What to work on: Retype every line of text from all the entries below with no changes, and leave the pictures out.
===== Given records
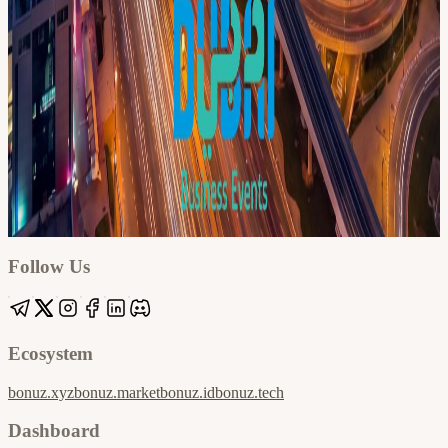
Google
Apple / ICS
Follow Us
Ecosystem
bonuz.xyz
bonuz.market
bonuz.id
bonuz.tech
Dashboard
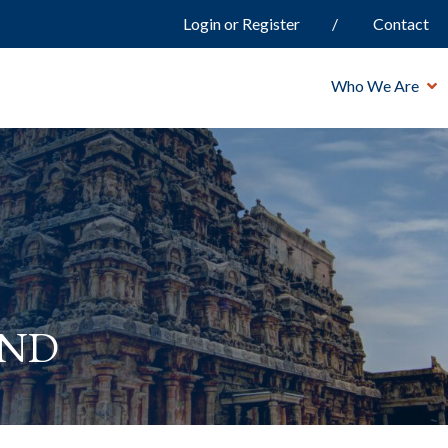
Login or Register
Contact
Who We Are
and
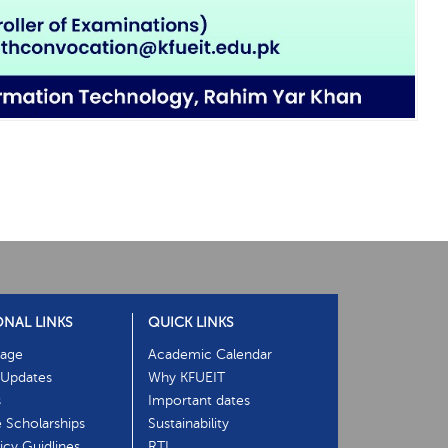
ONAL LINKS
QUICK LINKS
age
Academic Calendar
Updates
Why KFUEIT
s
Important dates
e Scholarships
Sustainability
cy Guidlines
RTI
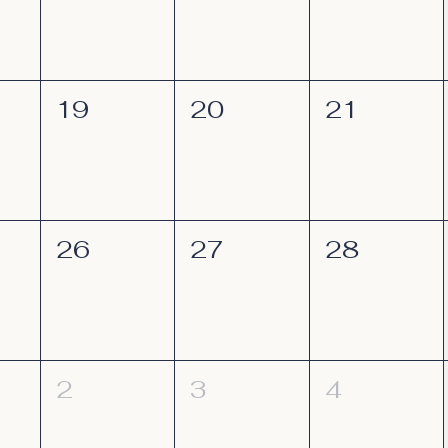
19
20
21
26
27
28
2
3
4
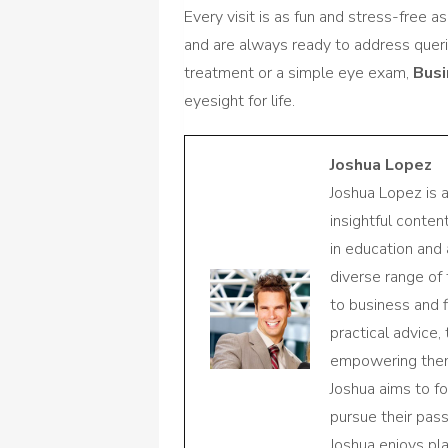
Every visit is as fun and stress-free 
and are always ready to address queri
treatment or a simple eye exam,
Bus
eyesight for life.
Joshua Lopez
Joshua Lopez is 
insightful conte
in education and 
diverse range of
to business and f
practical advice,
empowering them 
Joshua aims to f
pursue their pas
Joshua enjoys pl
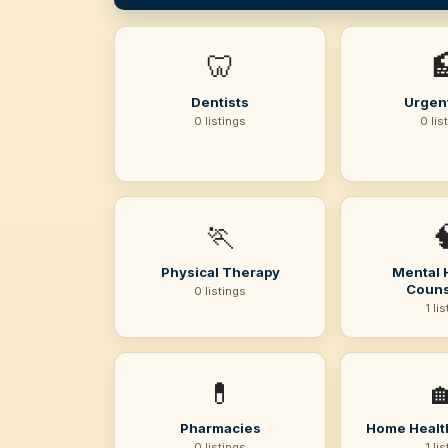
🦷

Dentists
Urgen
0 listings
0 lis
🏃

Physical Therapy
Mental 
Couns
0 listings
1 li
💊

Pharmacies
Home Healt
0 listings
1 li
==========
Answer to the problem:
Google
Apple / ICS
Follow Us
Ecosystem
bonuz.xyz
bonuz.market
bonuz.id
bonuz.tech
Dashboard
Login or Register
Contact
Who We Are
and
ONAL LINKS
QUICK LINKS
age
Academic Calendar
Updates
Why KFUEIT
s
Important dates
e Scholarships
Sustainability
cy Guidlines
RTI
19
20
21
26
27
28
2
3
4
Every visit is as fun and stress-free 
and are always ready to address queri
treatment or a simple eye exam,
Bus
eyesight for life.
Joshua Lopez
Joshua Lopez is 
insightful conte
in education and 
diverse range of
to business and f
practical advice,
empowering them 
Joshua aims to f
pursue their pas
Joshua enjoys pl
🦷

Dentists
Urgen
0 listings
0 lis
🏃

Physical Therapy
Mental 
Couns
0 listings
1 li
💊

Pharmacies
Home Healt
0 listings
1 li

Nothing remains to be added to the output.